(Dataset content):

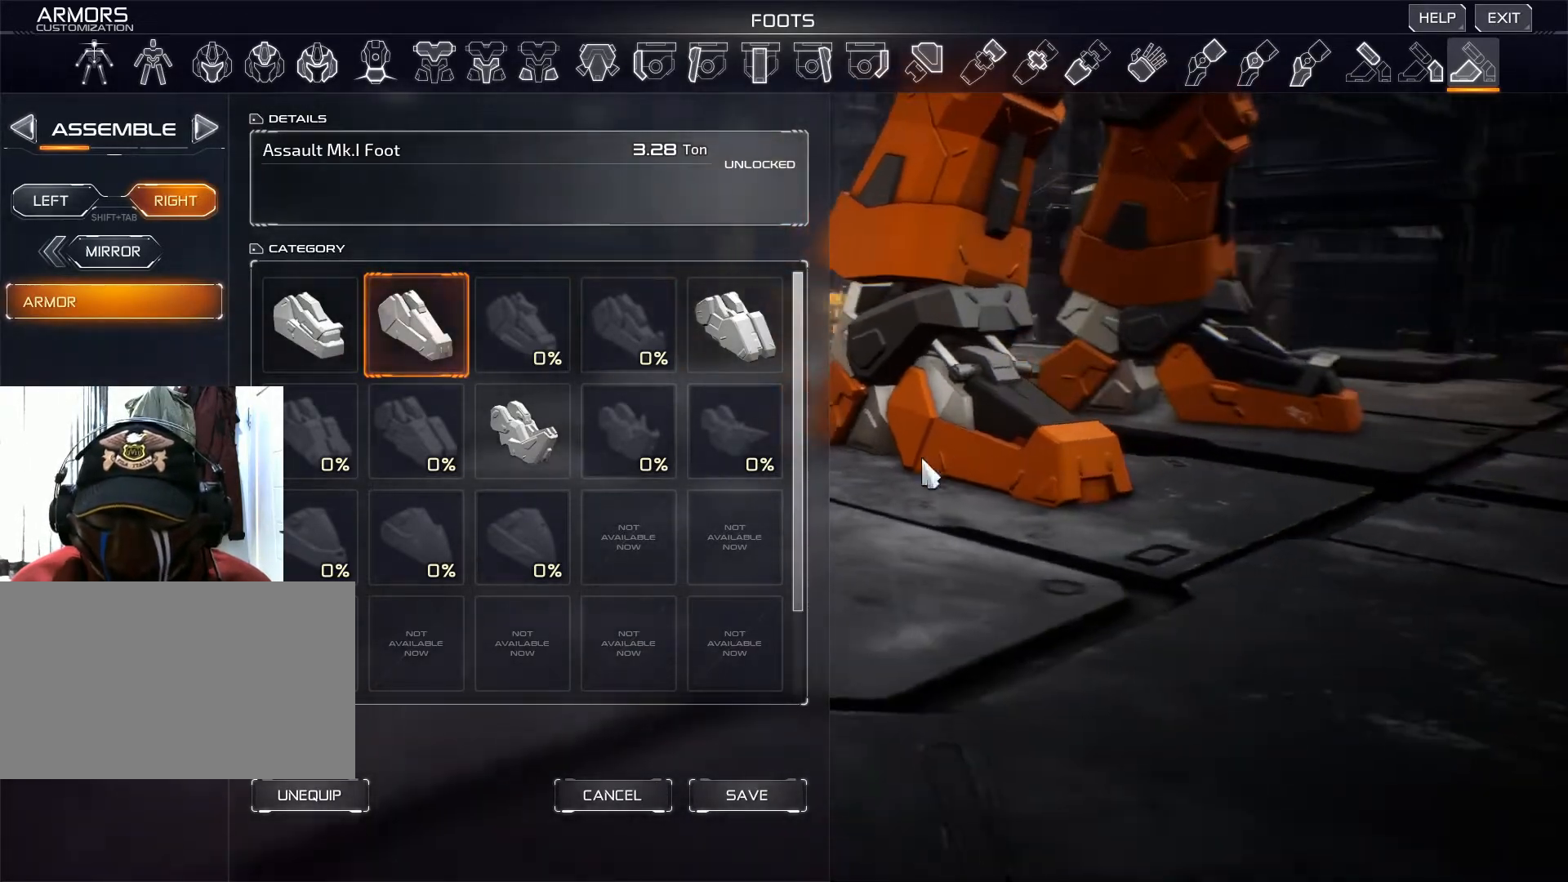
{"keys": [], "mouse": ["right"], "events": []}
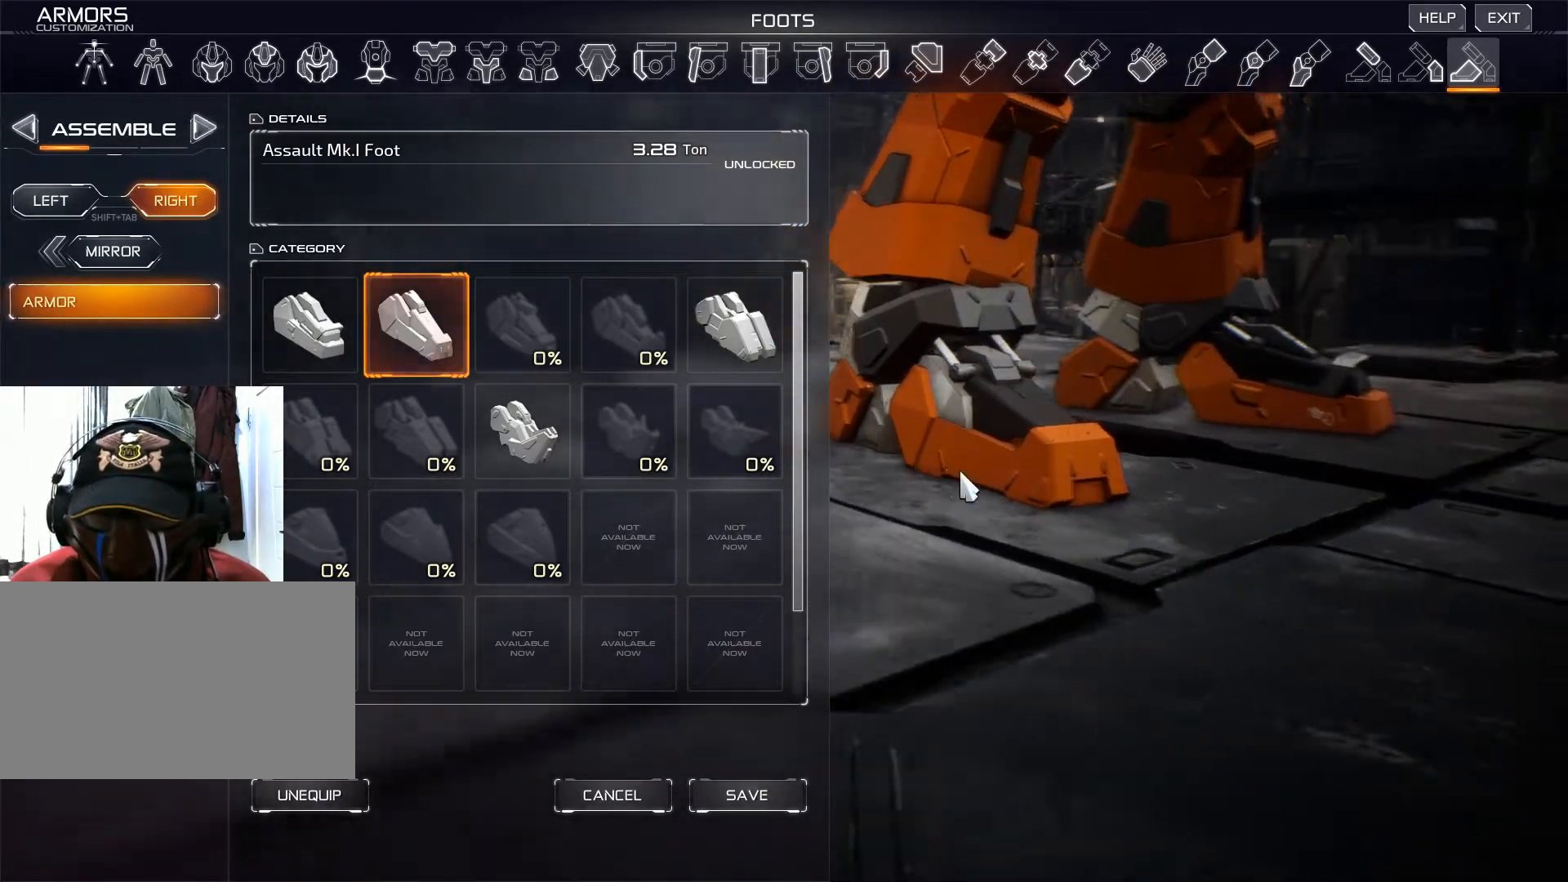
{"keys": [], "mouse": [], "events": [[283, "mouse_right", "up"]]}
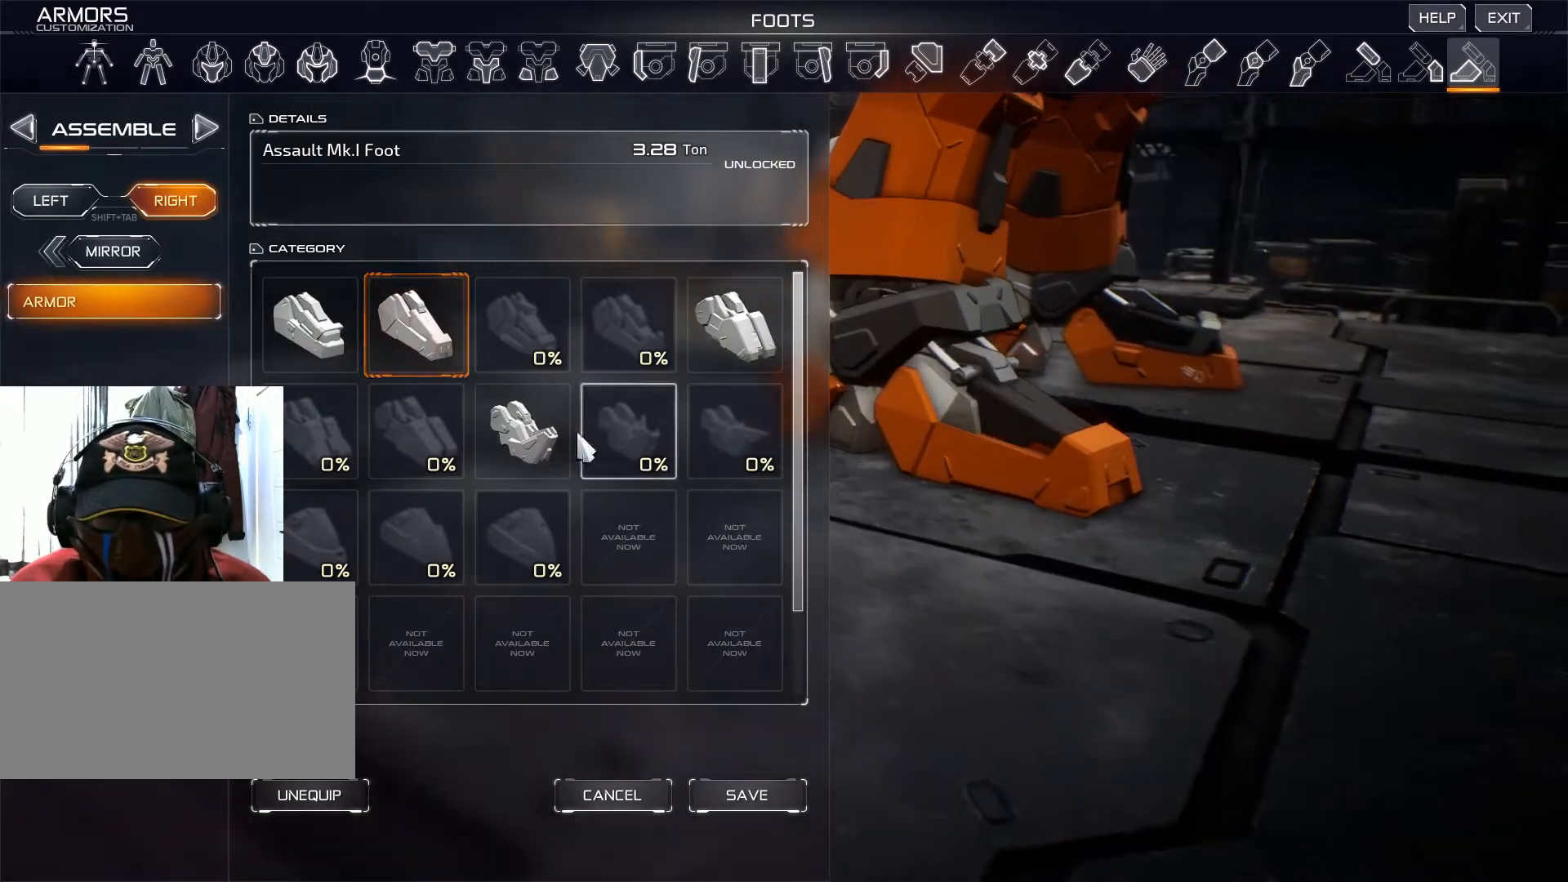
{"keys": [], "mouse": [], "events": []}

(Your goal):
Output all the material above exactly once more, leaving every picture out.

(Worked solution):
{"keys": [], "mouse": ["right"], "events": []}
{"keys": [], "mouse": [], "events": [[283, "mouse_right", "up"]]}
{"keys": [], "mouse": [], "events": []}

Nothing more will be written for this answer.